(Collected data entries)
>>>>
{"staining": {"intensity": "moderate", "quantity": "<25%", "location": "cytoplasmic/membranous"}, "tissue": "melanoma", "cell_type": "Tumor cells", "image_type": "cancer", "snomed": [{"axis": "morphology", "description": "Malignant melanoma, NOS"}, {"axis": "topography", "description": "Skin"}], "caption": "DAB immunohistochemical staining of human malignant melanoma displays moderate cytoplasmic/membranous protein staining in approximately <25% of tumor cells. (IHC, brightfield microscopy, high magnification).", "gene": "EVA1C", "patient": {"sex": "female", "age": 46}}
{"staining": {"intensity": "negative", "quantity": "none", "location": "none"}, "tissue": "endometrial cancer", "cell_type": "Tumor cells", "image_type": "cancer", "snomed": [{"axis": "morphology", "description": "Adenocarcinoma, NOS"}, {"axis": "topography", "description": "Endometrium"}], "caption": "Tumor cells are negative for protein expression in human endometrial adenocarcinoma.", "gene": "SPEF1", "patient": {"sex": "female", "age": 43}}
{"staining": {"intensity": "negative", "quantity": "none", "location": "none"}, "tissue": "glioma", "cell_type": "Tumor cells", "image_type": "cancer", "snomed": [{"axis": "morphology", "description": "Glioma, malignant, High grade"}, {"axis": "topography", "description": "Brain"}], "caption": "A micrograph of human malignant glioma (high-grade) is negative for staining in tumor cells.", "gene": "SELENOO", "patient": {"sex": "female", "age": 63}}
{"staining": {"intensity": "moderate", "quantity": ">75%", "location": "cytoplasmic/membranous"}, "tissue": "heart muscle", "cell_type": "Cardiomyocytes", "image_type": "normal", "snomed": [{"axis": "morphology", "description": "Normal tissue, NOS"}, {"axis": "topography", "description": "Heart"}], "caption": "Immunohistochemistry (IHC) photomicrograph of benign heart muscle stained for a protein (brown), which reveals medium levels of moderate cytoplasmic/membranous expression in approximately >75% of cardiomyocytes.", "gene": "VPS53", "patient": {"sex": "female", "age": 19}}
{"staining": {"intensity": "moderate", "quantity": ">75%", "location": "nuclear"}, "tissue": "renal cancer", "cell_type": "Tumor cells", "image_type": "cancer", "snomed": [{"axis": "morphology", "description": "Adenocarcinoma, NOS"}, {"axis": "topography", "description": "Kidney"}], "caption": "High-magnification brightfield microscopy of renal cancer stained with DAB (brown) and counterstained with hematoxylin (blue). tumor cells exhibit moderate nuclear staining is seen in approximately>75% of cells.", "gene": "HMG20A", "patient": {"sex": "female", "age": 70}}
<<<<
PROBLEM DETAILS >>
Give every entry once more, exactly as it reads.

EXERCISE RESULT >>
{"staining": {"intensity": "moderate", "quantity": "<25%", "location": "cytoplasmic/membranous"}, "tissue": "melanoma", "cell_type": "Tumor cells", "image_type": "cancer", "snomed": [{"axis": "morphology", "description": "Malignant melanoma, NOS"}, {"axis": "topography", "description": "Skin"}], "caption": "DAB immunohistochemical staining of human malignant melanoma displays moderate cytoplasmic/membranous protein staining in approximately <25% of tumor cells. (IHC, brightfield microscopy, high magnification).", "gene": "EVA1C", "patient": {"sex": "female", "age": 46}}
{"staining": {"intensity": "negative", "quantity": "none", "location": "none"}, "tissue": "endometrial cancer", "cell_type": "Tumor cells", "image_type": "cancer", "snomed": [{"axis": "morphology", "description": "Adenocarcinoma, NOS"}, {"axis": "topography", "description": "Endometrium"}], "caption": "Tumor cells are negative for protein expression in human endometrial adenocarcinoma.", "gene": "SPEF1", "patient": {"sex": "female", "age": 43}}
{"staining": {"intensity": "negative", "quantity": "none", "location": "none"}, "tissue": "glioma", "cell_type": "Tumor cells", "image_type": "cancer", "snomed": [{"axis": "morphology", "description": "Glioma, malignant, High grade"}, {"axis": "topography", "description": "Brain"}], "caption": "A micrograph of human malignant glioma (high-grade) is negative for staining in tumor cells.", "gene": "SELENOO", "patient": {"sex": "female", "age": 63}}
{"staining": {"intensity": "moderate", "quantity": ">75%", "location": "cytoplasmic/membranous"}, "tissue": "heart muscle", "cell_type": "Cardiomyocytes", "image_type": "normal", "snomed": [{"axis": "morphology", "description": "Normal tissue, NOS"}, {"axis": "topography", "description": "Heart"}], "caption": "Immunohistochemistry (IHC) photomicrograph of benign heart muscle stained for a protein (brown), which reveals medium levels of moderate cytoplasmic/membranous expression in approximately >75% of cardiomyocytes.", "gene": "VPS53", "patient": {"sex": "female", "age": 19}}
{"staining": {"intensity": "moderate", "quantity": ">75%", "location": "nuclear"}, "tissue": "renal cancer", "cell_type": "Tumor cells", "image_type": "cancer", "snomed": [{"axis": "morphology", "description": "Adenocarcinoma, NOS"}, {"axis": "topography", "description": "Kidney"}], "caption": "High-magnification brightfield microscopy of renal cancer stained with DAB (brown) and counterstained with hematoxylin (blue). tumor cells exhibit moderate nuclear staining is seen in approximately>75% of cells.", "gene": "HMG20A", "patient": {"sex": "female", "age": 70}}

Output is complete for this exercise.